Action item: Please rewrite every line of the entries below as a numbered list, leaving out any blank lines.

Records shown:
>>>

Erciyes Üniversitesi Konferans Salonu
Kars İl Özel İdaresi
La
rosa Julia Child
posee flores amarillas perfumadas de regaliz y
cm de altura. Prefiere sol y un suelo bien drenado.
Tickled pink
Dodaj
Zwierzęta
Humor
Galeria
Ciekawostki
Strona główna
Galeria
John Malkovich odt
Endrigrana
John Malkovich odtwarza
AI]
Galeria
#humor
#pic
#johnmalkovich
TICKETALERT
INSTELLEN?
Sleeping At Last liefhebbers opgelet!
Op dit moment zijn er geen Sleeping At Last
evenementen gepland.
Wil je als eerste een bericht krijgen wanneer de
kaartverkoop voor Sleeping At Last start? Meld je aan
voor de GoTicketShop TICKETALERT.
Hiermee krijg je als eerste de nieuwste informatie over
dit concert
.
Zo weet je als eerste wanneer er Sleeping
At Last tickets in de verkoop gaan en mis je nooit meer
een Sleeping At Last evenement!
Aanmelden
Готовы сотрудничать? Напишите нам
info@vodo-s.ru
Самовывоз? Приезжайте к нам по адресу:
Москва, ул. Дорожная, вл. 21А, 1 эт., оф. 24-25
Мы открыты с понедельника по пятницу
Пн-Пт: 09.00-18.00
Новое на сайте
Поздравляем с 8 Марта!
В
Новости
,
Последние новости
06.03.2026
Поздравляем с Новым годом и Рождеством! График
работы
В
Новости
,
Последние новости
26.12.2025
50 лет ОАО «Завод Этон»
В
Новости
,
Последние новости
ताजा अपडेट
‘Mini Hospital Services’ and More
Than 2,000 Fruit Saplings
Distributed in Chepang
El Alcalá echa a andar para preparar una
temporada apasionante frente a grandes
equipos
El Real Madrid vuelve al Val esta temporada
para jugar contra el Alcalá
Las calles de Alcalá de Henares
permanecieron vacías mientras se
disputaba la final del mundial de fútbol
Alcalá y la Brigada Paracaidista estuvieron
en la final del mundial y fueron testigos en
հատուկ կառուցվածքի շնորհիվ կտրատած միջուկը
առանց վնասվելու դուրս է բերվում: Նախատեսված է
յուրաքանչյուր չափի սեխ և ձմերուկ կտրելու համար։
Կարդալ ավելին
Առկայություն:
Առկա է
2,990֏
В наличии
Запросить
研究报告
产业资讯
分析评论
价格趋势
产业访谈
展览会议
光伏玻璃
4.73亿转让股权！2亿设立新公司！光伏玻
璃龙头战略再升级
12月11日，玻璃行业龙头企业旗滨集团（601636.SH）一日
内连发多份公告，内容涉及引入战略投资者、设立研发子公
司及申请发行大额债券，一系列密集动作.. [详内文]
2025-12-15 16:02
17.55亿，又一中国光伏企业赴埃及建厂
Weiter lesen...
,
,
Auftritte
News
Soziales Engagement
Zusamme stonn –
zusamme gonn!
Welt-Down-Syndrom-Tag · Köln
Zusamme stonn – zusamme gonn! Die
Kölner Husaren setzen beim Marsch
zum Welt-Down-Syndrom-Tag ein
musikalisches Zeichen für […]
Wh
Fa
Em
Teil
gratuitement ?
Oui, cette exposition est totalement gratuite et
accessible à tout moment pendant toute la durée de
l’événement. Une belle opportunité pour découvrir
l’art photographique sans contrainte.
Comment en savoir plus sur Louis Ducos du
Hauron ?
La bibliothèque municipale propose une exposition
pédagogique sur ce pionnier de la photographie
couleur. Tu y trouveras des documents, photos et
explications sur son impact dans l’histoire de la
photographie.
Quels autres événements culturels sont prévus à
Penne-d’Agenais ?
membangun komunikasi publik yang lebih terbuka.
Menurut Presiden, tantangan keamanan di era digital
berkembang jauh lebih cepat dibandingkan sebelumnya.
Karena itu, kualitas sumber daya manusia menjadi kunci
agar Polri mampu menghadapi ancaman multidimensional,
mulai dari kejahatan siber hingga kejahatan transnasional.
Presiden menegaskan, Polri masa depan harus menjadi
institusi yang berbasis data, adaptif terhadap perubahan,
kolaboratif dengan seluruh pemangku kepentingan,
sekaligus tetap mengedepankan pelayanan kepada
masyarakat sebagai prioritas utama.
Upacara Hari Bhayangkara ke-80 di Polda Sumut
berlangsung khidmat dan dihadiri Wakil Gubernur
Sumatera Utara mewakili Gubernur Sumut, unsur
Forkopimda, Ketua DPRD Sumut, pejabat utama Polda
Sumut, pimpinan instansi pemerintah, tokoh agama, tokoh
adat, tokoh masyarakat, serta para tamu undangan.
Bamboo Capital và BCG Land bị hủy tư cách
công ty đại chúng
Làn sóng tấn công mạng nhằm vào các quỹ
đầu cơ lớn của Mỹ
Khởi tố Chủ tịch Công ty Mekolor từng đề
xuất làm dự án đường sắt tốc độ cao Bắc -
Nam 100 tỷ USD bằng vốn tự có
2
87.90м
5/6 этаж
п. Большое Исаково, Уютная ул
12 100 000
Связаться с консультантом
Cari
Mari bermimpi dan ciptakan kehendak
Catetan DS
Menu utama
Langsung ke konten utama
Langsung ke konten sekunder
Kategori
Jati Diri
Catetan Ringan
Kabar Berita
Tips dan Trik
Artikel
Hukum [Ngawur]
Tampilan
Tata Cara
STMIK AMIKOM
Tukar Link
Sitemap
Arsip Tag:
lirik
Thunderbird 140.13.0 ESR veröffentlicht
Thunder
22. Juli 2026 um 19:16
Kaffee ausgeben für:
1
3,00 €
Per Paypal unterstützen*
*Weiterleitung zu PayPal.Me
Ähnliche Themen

<<<

Exercise output:
1. Erciyes Üniversitesi Konferans Salonu
2. Kars İl Özel İdaresi
3. La
4. rosa Julia Child
5. posee flores amarillas perfumadas de regaliz y
6. cm de altura. Prefiere sol y un suelo bien drenado.
7. Tickled pink
8. Dodaj
9. Zwierzęta
10. Humor
11. Galeria
12. Ciekawostki
13. Strona główna
14. Galeria
15. John Malkovich odt
16. Endrigrana
17. John Malkovich odtwarza
18. AI]
19. Galeria
20. #humor
21. #pic
22. #johnmalkovich
23. TICKETALERT
24. INSTELLEN?
25. Sleeping At Last liefhebbers opgelet!
26. Op dit moment zijn er geen Sleeping At Last
27. evenementen gepland.
28. Wil je als eerste een bericht krijgen wanneer de
29. kaartverkoop voor Sleeping At Last start? Meld je aan
30. voor de GoTicketShop TICKETALERT.
31. Hiermee krijg je als eerste de nieuwste informatie over
32. dit concert
33. .
34. Zo weet je als eerste wanneer er Sleeping
35. At Last tickets in de verkoop gaan en mis je nooit meer
36. een Sleeping At Last evenement!
37. Aanmelden
38. Готовы сотрудничать? Напишите нам
39. info@vodo-s.ru
40. Самовывоз? Приезжайте к нам по адресу:
41. Москва, ул. Дорожная, вл. 21А, 1 эт., оф. 24-25
42. Мы открыты с понедельника по пятницу
43. Пн-Пт: 09.00-18.00
44. Новое на сайте
45. Поздравляем с 8 Марта!
46. В
47. Новости
48. ,
49. Последние новости
50. 06.03.2026
51. Поздравляем с Новым годом и Рождеством! График
52. работы
53. В
54. Новости
55. ,
56. Последние новости
57. 26.12.2025
58. 50 лет ОАО «Завод Этон»
59. В
60. Новости
61. ,
62. Последние новости
63. ताजा अपडेट
64. ‘Mini Hospital Services’ and More
65. Than 2,000 Fruit Saplings
66. Distributed in Chepang
67. El Alcalá echa a andar para preparar una
68. temporada apasionante frente a grandes
69. equipos
70. El Real Madrid vuelve al Val esta temporada
71. para jugar contra el Alcalá
72. Las calles de Alcalá de Henares
73. permanecieron vacías mientras se
74. disputaba la final del mundial de fútbol
75. Alcalá y la Brigada Paracaidista estuvieron
76. en la final del mundial y fueron testigos en
77. հատուկ կառուցվածքի շնորհիվ կտրատած միջուկը
78. առանց վնասվելու դուրս է բերվում: Նախատեսված է
79. յուրաքանչյուր չափի սեխ և ձմերուկ կտրելու համար։
80. Կարդալ ավելին
81. Առկայություն:
82. Առկա է
83. 2,990֏
84. В наличии
85. Запросить
86. 研究报告
87. 产业资讯
88. 分析评论
89. 价格趋势
90. 产业访谈
91. 展览会议
92. 光伏玻璃
93. 4.73亿转让股权！2亿设立新公司！光伏玻
94. 璃龙头战略再升级
95. 12月11日，玻璃行业龙头企业旗滨集团（601636.SH）一日
96. 内连发多份公告，内容涉及引入战略投资者、设立研发子公
97. 司及申请发行大额债券，一系列密集动作.. [详内文]
98. 2025-12-15 16:02
99. 17.55亿，又一中国光伏企业赴埃及建厂
100. Weiter lesen...
101. ,
102. ,
103. Auftritte
104. News
105. Soziales Engagement
106. Zusamme stonn –
107. zusamme gonn!
108. Welt-Down-Syndrom-Tag · Köln
109. Zusamme stonn – zusamme gonn! Die
110. Kölner Husaren setzen beim Marsch
111. zum Welt-Down-Syndrom-Tag ein
112. musikalisches Zeichen für […]
113. Wh
114. Fa
115. Em
116. Teil
117. gratuitement ?
118. Oui, cette exposition est totalement gratuite et
119. accessible à tout moment pendant toute la durée de
120. l’événement. Une belle opportunité pour découvrir
121. l’art photographique sans contrainte.
122. Comment en savoir plus sur Louis Ducos du
123. Hauron ?
124. La bibliothèque municipale propose une exposition
125. pédagogique sur ce pionnier de la photographie
126. couleur. Tu y trouveras des documents, photos et
127. explications sur son impact dans l’histoire de la
128. photographie.
129. Quels autres événements culturels sont prévus à
130. Penne-d’Agenais ?
131. membangun komunikasi publik yang lebih terbuka.
132. Menurut Presiden, tantangan keamanan di era digital
133. berkembang jauh lebih cepat dibandingkan sebelumnya.
134. Karena itu, kualitas sumber daya manusia menjadi kunci
135. agar Polri mampu menghadapi ancaman multidimensional,
136. mulai dari kejahatan siber hingga kejahatan transnasional.
137. Presiden menegaskan, Polri masa depan harus menjadi
138. institusi yang berbasis data, adaptif terhadap perubahan,
139. kolaboratif dengan seluruh pemangku kepentingan,
140. sekaligus tetap mengedepankan pelayanan kepada
141. masyarakat sebagai prioritas utama.
142. Upacara Hari Bhayangkara ke-80 di Polda Sumut
143. berlangsung khidmat dan dihadiri Wakil Gubernur
144. Sumatera Utara mewakili Gubernur Sumut, unsur
145. Forkopimda, Ketua DPRD Sumut, pejabat utama Polda
146. Sumut, pimpinan instansi pemerintah, tokoh agama, tokoh
147. adat, tokoh masyarakat, serta para tamu undangan.
148. Bamboo Capital và BCG Land bị hủy tư cách
149. công ty đại chúng
150. Làn sóng tấn công mạng nhằm vào các quỹ
151. đầu cơ lớn của Mỹ
152. Khởi tố Chủ tịch Công ty Mekolor từng đề
153. xuất làm dự án đường sắt tốc độ cao Bắc -
154. Nam 100 tỷ USD bằng vốn tự có
155. 2
156. 87.90м
157. 5/6 этаж
158. п. Большое Исаково, Уютная ул
159. 12 100 000
160. Связаться с консультантом
161. Cari
162. Mari bermimpi dan ciptakan kehendak
163. Catetan DS
164. Menu utama
165. Langsung ke konten utama
166. Langsung ke konten sekunder
167. Kategori
168. Jati Diri
169. Catetan Ringan
170. Kabar Berita
171. Tips dan Trik
172. Artikel
173. Hukum [Ngawur]
174. Tampilan
175. Tata Cara
176. STMIK AMIKOM
177. Tukar Link
178. Sitemap
179. Arsip Tag:
180. lirik
181. Thunderbird 140.13.0 ESR veröffentlicht
182. Thunder
183. 22. Juli 2026 um 19:16
184. Kaffee ausgeben für:
185. 1
186. 3,00 €
187. Per Paypal unterstützen*
188. *Weiterleitung zu PayPal.Me
189. Ähnliche Themen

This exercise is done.